Smith died in 1977. Smith-Fields lived in the home for a few years before the family sold it in the 1980s.

“It was a sense of loss,” Smith-Fields said. “Pughsville was a place for friends and community. There was a sense of kinship. That all demised with the rezoning.

“But I’ve never detected any bitterness. We wanted to help with progress. We wanted to give up our community to help with that progress.”

Enduring Partnership

While Pughsville’s role in the growth of Polk State has received only passing attention in the past half-century, it has never been forgotten.
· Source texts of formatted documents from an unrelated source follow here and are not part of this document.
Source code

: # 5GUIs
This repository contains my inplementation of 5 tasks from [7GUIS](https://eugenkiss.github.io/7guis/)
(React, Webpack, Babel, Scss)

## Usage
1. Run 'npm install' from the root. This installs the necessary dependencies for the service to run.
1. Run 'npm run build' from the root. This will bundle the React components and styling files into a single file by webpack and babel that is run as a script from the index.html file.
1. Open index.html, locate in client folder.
The College is a longtime sponsor of the Historic Pughsville Association’s annual festival, and about three years ago, the Polk State College Foundation established the Historic Pughsville Association, Inc. Scholarship, which is awarded annually to a current or past president of Pughsville, or a descendant or relative of the community.

“At Polk, we often say that we ‘stand on the shoulders of giants.’ That adage certainly applies to Pughsville,” said Polk State President Eileen Holden.

“Without Pughsville, the course of history for this institution, if not for the entire city, might have been dramatically different. The Pughsville residents were giants in their foresight and their willingness to organize behind a common goal. The College, and the generations of students who have studied here, are forever grateful.”